Reputation: 22668
I need to split a string using space but keep together the words surrounded by a specific character.
The specific characters can be `
, *
or **
.
Let me give an example:
The `String class` represents character strings.
All *string literals* in **Java programs**, such as **abc**
I want to have this result:
The
`String class`
represents
character
strings.
All
*string literals*
in
**Java programs**
,
such
as
**abc**
I am able to write regexp which split my input string to parts if I have only one kind of marker character. But unfortunately, I have multiply markers.
This is the regexp I use in my code: [^\s"]+|"[^"]*("|$)

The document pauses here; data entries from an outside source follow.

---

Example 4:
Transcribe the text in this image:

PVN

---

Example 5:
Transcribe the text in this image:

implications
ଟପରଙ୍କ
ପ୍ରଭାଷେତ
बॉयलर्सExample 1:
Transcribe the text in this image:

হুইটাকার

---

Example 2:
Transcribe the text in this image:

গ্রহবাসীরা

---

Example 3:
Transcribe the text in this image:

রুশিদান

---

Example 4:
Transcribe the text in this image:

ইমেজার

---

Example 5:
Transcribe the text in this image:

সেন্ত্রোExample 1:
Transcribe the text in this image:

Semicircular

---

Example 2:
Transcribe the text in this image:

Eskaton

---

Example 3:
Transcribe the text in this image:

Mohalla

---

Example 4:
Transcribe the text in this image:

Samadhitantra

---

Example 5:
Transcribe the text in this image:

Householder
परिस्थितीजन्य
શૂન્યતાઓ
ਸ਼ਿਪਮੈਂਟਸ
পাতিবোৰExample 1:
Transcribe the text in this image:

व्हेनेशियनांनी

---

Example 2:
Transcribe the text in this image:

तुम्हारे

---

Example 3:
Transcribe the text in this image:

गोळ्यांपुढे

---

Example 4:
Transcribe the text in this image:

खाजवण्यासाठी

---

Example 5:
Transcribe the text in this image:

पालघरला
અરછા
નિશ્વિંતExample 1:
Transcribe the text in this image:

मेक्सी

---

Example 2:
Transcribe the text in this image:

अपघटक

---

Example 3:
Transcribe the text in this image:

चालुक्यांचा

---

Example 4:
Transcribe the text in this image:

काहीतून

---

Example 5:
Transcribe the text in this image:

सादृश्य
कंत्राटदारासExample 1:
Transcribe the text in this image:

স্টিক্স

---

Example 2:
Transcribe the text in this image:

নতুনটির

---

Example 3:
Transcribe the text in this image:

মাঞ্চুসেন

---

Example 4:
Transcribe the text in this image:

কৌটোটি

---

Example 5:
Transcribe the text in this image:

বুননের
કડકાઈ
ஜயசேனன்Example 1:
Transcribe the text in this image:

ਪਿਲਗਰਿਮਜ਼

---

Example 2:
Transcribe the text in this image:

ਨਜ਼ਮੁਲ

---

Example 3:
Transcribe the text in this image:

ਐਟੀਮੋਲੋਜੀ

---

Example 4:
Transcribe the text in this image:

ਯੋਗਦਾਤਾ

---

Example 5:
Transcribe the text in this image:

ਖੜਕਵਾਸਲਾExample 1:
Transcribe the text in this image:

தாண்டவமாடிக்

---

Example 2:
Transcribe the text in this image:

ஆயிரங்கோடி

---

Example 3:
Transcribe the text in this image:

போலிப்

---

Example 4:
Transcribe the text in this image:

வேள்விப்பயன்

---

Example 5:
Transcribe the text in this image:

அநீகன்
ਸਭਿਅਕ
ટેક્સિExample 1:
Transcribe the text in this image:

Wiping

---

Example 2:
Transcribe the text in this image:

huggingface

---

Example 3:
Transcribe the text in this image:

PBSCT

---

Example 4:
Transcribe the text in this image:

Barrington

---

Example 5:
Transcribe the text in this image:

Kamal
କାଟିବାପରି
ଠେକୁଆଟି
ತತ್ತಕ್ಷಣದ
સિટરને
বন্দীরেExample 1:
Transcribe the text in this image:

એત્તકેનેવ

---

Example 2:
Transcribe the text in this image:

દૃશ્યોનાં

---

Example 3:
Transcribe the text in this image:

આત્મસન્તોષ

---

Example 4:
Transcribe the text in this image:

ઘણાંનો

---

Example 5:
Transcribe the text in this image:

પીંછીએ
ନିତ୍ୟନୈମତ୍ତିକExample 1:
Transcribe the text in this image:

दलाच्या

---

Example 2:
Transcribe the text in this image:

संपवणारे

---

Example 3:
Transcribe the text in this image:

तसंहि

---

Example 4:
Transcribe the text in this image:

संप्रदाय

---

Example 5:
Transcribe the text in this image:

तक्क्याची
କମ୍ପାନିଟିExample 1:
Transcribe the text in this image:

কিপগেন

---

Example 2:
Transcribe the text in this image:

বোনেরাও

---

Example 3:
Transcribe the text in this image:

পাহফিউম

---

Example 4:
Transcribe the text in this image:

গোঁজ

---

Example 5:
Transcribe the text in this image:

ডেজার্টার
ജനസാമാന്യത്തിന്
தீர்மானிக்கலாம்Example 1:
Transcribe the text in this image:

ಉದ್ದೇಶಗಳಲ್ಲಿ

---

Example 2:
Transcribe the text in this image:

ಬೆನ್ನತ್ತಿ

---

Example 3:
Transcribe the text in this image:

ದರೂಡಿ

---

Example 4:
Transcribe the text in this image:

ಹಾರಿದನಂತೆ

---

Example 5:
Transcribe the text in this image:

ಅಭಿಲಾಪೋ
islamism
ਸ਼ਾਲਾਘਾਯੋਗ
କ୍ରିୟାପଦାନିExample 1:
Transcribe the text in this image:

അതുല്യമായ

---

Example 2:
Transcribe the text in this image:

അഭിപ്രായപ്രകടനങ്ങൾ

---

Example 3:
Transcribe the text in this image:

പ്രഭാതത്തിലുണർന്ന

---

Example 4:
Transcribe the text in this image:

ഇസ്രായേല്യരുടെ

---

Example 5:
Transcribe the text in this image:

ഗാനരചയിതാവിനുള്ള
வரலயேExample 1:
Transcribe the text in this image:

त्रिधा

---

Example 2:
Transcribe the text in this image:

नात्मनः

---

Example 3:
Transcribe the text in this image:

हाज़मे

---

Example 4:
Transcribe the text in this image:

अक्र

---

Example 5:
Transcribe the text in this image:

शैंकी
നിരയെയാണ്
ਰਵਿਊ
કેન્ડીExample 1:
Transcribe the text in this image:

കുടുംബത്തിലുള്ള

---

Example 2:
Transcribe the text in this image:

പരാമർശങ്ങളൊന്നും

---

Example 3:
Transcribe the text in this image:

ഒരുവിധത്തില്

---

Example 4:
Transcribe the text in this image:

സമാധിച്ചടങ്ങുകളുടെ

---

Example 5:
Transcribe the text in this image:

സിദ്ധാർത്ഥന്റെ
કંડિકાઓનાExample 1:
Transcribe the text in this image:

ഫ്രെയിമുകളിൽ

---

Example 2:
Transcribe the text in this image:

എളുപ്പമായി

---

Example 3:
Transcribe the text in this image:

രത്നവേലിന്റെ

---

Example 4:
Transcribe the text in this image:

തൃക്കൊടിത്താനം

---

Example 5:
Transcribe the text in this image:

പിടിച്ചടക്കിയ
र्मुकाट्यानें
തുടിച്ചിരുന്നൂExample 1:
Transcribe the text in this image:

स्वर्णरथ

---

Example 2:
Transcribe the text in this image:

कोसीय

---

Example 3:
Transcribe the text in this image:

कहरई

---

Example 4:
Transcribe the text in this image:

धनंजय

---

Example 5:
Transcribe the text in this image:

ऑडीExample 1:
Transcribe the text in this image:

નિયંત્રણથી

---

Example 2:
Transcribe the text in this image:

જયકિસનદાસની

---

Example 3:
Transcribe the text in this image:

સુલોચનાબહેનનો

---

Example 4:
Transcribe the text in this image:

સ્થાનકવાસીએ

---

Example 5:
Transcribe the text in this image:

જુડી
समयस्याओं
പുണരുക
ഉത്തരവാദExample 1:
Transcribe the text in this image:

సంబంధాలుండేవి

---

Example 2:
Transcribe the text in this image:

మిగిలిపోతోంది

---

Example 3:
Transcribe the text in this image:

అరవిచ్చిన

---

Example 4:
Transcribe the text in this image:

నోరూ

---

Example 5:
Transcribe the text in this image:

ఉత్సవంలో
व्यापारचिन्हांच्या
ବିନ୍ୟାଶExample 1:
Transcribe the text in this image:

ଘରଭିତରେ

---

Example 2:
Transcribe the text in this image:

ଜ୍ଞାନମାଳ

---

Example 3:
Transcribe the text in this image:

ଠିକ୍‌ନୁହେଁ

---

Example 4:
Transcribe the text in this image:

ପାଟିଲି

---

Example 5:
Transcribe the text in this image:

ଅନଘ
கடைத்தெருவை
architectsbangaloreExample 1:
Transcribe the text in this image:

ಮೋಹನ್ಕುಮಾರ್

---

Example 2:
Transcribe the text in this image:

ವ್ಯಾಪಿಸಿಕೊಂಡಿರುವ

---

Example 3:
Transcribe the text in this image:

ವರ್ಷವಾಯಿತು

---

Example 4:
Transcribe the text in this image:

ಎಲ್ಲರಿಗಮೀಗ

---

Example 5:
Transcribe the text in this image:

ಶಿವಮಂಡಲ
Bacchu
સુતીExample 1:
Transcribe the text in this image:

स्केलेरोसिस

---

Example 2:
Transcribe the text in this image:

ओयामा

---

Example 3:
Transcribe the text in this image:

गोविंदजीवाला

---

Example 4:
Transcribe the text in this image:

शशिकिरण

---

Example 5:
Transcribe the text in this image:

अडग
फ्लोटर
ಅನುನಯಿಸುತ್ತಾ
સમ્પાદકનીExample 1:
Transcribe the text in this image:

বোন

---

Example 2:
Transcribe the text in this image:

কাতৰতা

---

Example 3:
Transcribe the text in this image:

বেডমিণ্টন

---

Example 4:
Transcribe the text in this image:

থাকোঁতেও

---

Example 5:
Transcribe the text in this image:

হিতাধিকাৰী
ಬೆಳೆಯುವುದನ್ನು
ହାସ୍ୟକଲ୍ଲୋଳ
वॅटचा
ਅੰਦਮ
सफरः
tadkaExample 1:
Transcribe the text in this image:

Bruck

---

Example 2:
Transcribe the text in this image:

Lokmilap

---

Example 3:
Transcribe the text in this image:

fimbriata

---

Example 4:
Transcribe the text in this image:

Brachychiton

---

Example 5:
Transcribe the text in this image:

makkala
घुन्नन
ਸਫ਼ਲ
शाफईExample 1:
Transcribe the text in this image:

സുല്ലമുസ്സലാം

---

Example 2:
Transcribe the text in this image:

. This works fine only with one marker:
String marker = "`";
String data = "The `String class` represents character strings. All *string literals* in **Java programs**, such as **abc**...";
String regexp = "[^\\s" + marker + "]+|" + marker + "[^" + marker + "]*(" + marker +"|$)";
Pattern pattern = Pattern.compile(regexp);
Matcher regexMatcher = pattern.matcher(data);
while (regexMatcher.find()) {
System.out.println(regexMatcher.group());
}
Output:
The
`String class`
...
*string
literals*
in
**Java
programs**,
such
as
**abc**...
I have tried to stick multiply markers, but the following solution does not work:
String marker = "`|\*"
I can write java code to do this job, but I thought that using regexp can be easier. But I am not sure about it now.
Upvotes: 2
Views: 64
Reputation: 18611
You may extract them with
`[^`]*`|(\*{1,2}).*?\1|\S+
See proof. This pattern will match strings between backticks, single- or double asterisks, and any non-whitespace chunks.
Use double backslash in Java code:
String regex = "`[^`]*`|(\\*{1,2}).*?\\1|\\S+";
Upvotes: 1